Les bras de Julien retombèrent. Il regarda Camille, les yeux humides, et pour la première fois, elle vit les larmes monter à la surface chez cet homme qu'elle croyait incapable de pleurer.
— Ma mère est morte en pensant que je l'avais abandonnée, dit-il.
— Non, Julien. Elle est morte en sachant que tu es là, que tu es un homme bien, que tu es passé à autre chose. Et c'est elle qui m'a demandé, dans ses dernières heures, de veiller sur toi si jamais je te rencontrais. Elle m'a dit que tu aurais besoin de quelqu'un qui ne te laisse pas tomber.
Camille se leva, fit un pas vers lui.
— Je ne t'ai pas dit ce secret parce que je savais que la vérité était trop lourde, trop tardive, trop douloureuse. Et parce que je pensais pouvoir porter ça toute seule. Mais ce soir, j'ai compris que je ne peux pas — parce que celui qui détient une vérité sur nous a maintenant tout le pouvoir de nous détruire.
Julien resta un long moment silencieux, la regardant comme s'il cherchait un point d'ancrage dans la tempête. Puis, lentement, il s'approcha, prit son visage entre ses mains.
— Tu as veillé sur moi pendant des mois. Tu m'as accompagné à l'hôpital, dans la douleur, dans la colère. Et tu es venue ce soir, à trois heures du matin, pour me dire des choses qui pouvaient te détruire. Qu'est-ce que je veux de plus, Camille ? Qu'est-ce que je veux savoir d'autre ?
Une autre larme coula, mais celle-ci était presque de soulagement.
— Je suis désolée. Je suis désolée d'avoir menti, désolée de t'avoir gardé dans l'ombre.
— Qu'on le dise, ça, oui, que tu aurais dû me le dire plus tôt. J'aurais voulu choisir de t'écouter ce jour-là. J'aurais voulu être là pour toi. Mais tu ne m'as pas laissé le choix.
Camille hocha la tête. Elle méritait cette douleur. Mais la main de Julien glissa dans la sienne et se referma fermement.
— Qu'on dise, alors, que maintenant tu me l'as dit. Et que je suis encore là.
Il l'attira vers le canapé, l'assit, s'installa à côté d'elle, la jambe surélevée sur un coussin.

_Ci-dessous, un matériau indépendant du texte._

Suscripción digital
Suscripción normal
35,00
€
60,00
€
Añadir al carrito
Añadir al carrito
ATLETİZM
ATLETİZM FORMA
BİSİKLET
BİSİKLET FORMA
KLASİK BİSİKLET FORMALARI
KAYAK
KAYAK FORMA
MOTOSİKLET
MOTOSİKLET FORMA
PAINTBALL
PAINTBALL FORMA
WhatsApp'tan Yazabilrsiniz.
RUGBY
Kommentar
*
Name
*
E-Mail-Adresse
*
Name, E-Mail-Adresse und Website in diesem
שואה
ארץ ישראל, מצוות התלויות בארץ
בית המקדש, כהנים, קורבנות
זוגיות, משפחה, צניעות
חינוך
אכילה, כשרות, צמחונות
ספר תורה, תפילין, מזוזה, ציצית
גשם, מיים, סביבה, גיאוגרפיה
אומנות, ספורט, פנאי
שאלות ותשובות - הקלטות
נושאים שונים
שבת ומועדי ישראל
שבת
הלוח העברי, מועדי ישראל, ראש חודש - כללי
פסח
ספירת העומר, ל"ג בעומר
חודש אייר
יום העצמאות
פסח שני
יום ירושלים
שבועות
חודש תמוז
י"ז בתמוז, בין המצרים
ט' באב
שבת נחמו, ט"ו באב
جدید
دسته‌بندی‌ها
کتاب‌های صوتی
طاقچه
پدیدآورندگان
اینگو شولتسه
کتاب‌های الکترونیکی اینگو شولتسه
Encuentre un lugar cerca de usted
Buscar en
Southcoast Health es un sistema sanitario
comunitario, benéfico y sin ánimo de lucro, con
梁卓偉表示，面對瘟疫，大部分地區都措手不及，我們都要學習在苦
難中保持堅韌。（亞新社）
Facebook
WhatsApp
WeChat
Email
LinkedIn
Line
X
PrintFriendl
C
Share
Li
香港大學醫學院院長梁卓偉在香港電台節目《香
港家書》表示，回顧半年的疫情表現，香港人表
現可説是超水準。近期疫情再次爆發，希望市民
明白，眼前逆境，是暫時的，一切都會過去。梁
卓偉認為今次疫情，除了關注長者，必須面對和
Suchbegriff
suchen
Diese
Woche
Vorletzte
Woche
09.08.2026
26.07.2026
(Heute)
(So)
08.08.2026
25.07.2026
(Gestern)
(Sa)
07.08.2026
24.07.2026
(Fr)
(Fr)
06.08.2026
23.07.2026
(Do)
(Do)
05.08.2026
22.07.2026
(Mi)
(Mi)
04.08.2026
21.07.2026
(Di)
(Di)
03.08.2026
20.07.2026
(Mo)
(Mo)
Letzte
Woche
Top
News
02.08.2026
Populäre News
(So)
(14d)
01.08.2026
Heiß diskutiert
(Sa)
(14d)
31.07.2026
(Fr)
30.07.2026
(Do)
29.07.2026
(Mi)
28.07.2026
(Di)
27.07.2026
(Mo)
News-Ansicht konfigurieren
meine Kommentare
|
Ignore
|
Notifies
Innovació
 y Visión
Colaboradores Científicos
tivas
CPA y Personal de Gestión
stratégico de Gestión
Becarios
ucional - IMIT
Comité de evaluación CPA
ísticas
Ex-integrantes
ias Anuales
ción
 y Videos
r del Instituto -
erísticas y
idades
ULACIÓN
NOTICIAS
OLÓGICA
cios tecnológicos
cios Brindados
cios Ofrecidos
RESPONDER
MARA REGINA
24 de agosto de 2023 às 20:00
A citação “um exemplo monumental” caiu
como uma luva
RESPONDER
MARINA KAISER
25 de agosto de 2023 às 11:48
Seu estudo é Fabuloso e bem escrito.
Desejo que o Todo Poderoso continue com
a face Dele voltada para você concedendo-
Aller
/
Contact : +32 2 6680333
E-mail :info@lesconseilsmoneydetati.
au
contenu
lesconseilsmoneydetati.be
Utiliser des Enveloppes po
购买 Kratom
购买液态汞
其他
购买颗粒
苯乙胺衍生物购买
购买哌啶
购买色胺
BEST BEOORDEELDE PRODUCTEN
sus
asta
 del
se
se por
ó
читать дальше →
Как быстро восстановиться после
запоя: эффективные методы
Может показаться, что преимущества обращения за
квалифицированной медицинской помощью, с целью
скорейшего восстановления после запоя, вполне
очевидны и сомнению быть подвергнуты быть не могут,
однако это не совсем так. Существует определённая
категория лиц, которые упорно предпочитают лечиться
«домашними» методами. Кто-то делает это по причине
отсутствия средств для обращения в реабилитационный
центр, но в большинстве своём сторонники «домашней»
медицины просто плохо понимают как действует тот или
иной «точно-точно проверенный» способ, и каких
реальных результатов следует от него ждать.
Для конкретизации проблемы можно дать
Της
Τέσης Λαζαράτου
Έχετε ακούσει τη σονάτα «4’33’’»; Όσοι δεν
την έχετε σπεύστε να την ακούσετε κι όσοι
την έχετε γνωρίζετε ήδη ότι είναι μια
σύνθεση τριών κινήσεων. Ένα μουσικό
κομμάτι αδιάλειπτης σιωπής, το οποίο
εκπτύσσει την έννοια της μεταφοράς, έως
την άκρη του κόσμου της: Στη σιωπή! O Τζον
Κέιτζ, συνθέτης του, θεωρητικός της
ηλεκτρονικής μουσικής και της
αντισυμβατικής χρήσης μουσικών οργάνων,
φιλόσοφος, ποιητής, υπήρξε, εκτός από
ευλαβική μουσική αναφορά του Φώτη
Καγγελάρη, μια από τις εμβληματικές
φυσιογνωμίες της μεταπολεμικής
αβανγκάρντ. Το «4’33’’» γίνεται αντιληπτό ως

— On ne jouera rien d'autre que la vérité, maintenant, dit-il d'une voix plus basse mais ferme. Moreau peut menacer. Il peut prouver que tu utilises un faux diplôme. Mais il ne pourra jamais prouver que je suis fou — parce que je ne jouerai jamais son jeu.
Camille se tourna vers lui, le dos contre les coussins, leurs épaules se touchant.
— Il faut arrêter Moreau, Julien. Pas juste pour nous. Pour le club.
— On commence demain matin. On creuse sa dette. On cherche d'où elle vient.
Dehors, la pluie continuait de tomber. Les doigts de Julien étaient toujours entrelacés aux siens, et pour la première fois depuis des mois, Camille sentit autre chose que la peur. Elle sentit une direction — ténue, fragile, mais une direction.
— Je suis désolée, murmura-t-elle une dernière fois.
Julien posa sa tête contre la sienne.
— Tais-toi, Camille. Dors. Demain, on trouve.
Il n'y avait pas de colère dans sa voix. Seulement une fatigue immense, et quelque chose qui ressemblait presque à de l'espoir.